The castle at Pubol is a low-key affair compared with the Theatre in Figueres and Theatre-Museum at Port Lligat.

The garden reminded Gala of Russia, though Dali adorned it with a dozen busts of the composer Wagner - and a vomiting codfish. The building strikes me as elegant, with high rooms and sweeping views of the surrounding countryside and, were it not for odd touches such as the tapestry of a man trapped inside a burning giraffe, it could almost be mistaken for a nobleman's estate.

In one sense, the castle provides a final testament of the woman behind the man behind the artifice - there are artworks by Gala (a Jesus wrapped in tinfoil) and photographs of her laughing on the floor near her piano, socialising with younger men.

"Gala had started to explain to me in great detail the reasons for her desire and it occurred to me suddenly that she also had her inner world of desires and failures and she moved at her own pace between the poles of lucidity and madness." Dali sounds surprised to learn that his muse had musings of her own.

Nevertheless, Gala remains largely elusive, a symbol swamped by the curios of the famous man she motivated.
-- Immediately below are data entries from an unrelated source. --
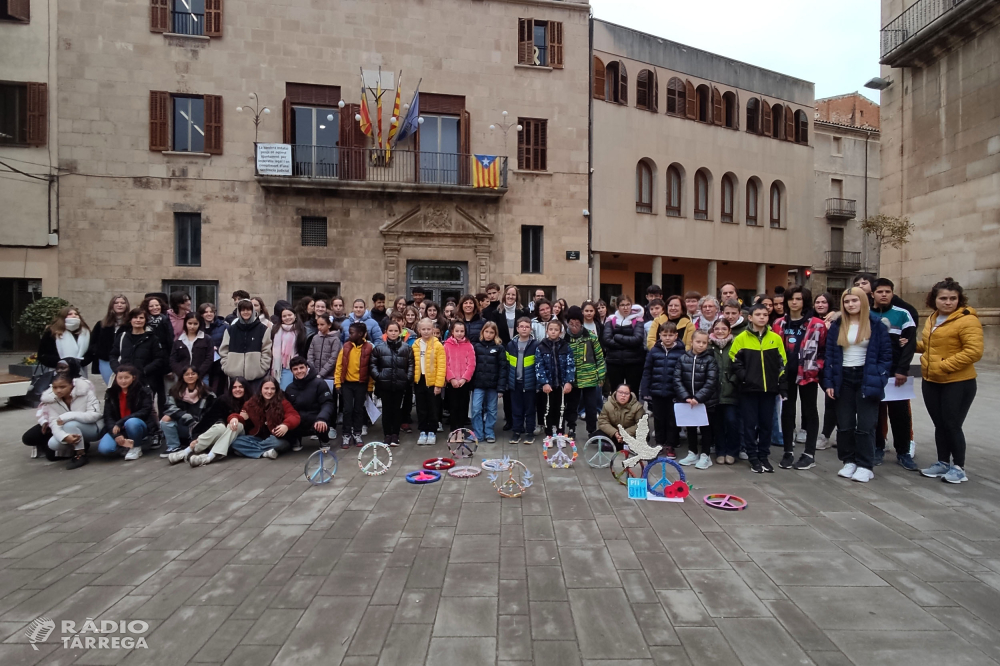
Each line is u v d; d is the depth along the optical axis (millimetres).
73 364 8375
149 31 17969
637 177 22750
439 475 6094
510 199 20344
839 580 3689
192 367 7461
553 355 7738
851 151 31484
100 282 17812
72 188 17656
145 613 3354
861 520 4766
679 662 2830
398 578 3762
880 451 6895
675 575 3775
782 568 3869
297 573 3848
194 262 18531
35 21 17438
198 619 3279
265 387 7133
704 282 26656
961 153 17766
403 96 19672
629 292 24719
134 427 7043
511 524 4738
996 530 4535
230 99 18438
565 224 20844
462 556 4102
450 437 7113
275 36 18688
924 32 17984
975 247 17312
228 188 18469
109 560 4086
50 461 6965
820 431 8422
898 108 20031
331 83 19094
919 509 5027
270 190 18688
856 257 31453
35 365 11570
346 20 19188
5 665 2863
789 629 3121
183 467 6680
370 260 19391
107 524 4805
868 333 5906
The day she died, Dali stopped work entirely. His final canvas sits in the drawing room, blank but for a black line like the cut in a violin.

Gala is buried in a crypt at Pubol alongside a horse's head, giraffe and the bust of a man. This is the most private of Dali's spaces, so it seems appropriate that the source of his inspiration should be laid to rest here. But though Dali built the crypt for two, an accident with fire drove him away in the final years of his own life.
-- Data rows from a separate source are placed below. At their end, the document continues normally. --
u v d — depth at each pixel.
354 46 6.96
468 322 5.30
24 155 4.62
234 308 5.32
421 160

Dali died at Figueres, coming full circle. When you visit the Dali Theatre-Museum, look out for a large square in the floor. Dali is buried on the stage of his own creation. Perhaps this is perfect for an artist who once described himself as "eminently theatrical".

Lance Richardson travelled courtesy of Spain Tourism and Rail Europe.


Pablo Picasso. Most popular is the Picasso Museum in Barcelona, but travellers looking for Guernica should head to the Reina Sofia in Madrid. See museupicasso.bcn.es, museoreinasofia.es.

Francisco Goya. Sometimes called the father of modern art, Goya is renowned for dark subject matter. Many masterpieces can be seen in the Prado Museum, Madrid. See museodelprado.es.

Joan Miro. This Catalan artist is celebrated at a superb Barcelona museum on the Montjuic hill overlooking the city. See fundaciomiro-bcn.org.

Diego Velazquez. He had a profound influence on Dali and Picasso and his works can be seen across the country. A good starting point is the Museum of Fine Arts in Seville. See museodebellasartesdesevilla.es.

El Greco. A key figure in the Spanish Renaissance, El Greco confused contemporaries but became adored by modernists for his individualism. A museum in Toledo's Jewish Quarter houses many of his works. See museodelgreco.mcu.es.


Getting there

Singapore Airlines has a fare to Madrid for about $2260 low-season return from Sydney and Melbourne, including taxes. Fly to Singapore (about 8hr), then Munich (13hr), then to Madrid (2hr 45min). See singaporeair.com. This fare allows you to fly back from another European city. An easy way to traverse the Costa Brava is by rail. Eurail Select Passes covering Spain and the rest of Europe start from $366. See raileurope.com.au.

Staying there

A convenient base for the Dali triangle is Mas Salvi Hotel in Monells. It's only a short drive from the mediaeval village of Peraallada, which is famed for its carved buildings. Rooms cost from about €235 ($303) a night. See massalvi.com.

The Dali triangle

The Dali Theatre-Museum in Figueres is the centrepiece of Dali's creative empire. Tickets cost €12 a person. In Port Lligat, near Cadaques, the Salvador Dali House-Museum is accessible by timed ticket only. Advance purchase is recommended. Tickets are €11 a person. Gala's castle at Pubol is the least-visited site on the Dali triangle, meaning fewer people. Tickets cost €8 a person. See salvador-dali.org.